Purpose
Evaluating the quality of academic journal articles is a time consuming but critical task for national research evaluation exercises, appointments and promotion. It is therefore important to investigate whether Large Language Models (LLMs) can play a role in this process.
Design/methodology/approach
This article assesses which ChatGPT inputs (full text without tables, figures, and references; title and abstract; title only) produce better quality score estimates, and the extent to which scores are affected by ChatGPT models and system prompts.
Findings
The optimal input is the article title and abstract, with average ChatGPT scores based on these (30 iterations on a dataset of 51 papers) correlating at 0.67 with human scores, the highest ever reported.

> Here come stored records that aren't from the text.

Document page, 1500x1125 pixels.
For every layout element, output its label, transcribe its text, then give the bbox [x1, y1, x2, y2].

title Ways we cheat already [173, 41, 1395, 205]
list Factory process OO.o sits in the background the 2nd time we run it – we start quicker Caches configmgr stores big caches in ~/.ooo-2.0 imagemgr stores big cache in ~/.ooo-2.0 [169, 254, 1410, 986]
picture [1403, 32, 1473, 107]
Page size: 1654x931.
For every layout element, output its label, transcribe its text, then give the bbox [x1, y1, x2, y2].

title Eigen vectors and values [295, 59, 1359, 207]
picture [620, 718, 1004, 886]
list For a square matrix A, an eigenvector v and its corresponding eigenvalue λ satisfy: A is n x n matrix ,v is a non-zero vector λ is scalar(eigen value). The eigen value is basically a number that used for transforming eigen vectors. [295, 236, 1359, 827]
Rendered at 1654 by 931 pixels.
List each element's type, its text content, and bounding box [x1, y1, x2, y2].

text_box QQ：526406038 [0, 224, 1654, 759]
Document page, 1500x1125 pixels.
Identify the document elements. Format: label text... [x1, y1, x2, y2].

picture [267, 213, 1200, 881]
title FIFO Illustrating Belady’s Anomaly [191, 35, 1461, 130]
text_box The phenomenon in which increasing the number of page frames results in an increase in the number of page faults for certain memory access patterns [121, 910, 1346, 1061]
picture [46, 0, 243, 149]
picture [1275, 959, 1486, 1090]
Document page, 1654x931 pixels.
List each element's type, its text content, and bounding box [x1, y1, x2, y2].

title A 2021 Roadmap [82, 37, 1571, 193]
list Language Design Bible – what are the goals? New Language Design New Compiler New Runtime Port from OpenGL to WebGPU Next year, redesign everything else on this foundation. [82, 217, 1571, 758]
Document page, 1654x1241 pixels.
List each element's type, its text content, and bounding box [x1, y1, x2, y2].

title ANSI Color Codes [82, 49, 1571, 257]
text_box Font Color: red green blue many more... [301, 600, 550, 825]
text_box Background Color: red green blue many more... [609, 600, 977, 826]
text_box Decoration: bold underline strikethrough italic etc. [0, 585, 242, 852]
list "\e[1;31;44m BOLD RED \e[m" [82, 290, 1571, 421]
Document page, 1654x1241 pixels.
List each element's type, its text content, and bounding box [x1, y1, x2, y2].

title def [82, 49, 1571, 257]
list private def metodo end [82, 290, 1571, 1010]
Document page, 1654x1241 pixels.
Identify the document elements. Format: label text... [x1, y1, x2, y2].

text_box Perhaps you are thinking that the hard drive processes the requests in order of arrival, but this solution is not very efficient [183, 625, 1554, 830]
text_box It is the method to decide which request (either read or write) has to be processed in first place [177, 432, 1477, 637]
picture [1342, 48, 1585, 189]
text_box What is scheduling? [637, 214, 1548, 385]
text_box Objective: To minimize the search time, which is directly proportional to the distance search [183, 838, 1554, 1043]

ChatGPT 4o is slightly better than 3.5-turbo (0.66), and 4o-mini (0.66).
Research limitations
The data is a convenience sample of the work of a single author, it only includes one field, and the scores are self-evaluations.
Practical implications
The results suggest that article full texts might confuse LLM research quality evaluations, even though complex system instructions for the task are more effective than simple ones. Thus, whilst abstracts contain insufficient information for a thorough assessment of rigour, they may contain strong pointers about originality and significance. Finally, linear regression can be used to convert the model scores into the human scale scores, which is 31% more accurate than guessing.
Originality/value
This is the first systematic comparison of the impact of different prompts, parameters and inputs for ChatGPT research quality evaluations.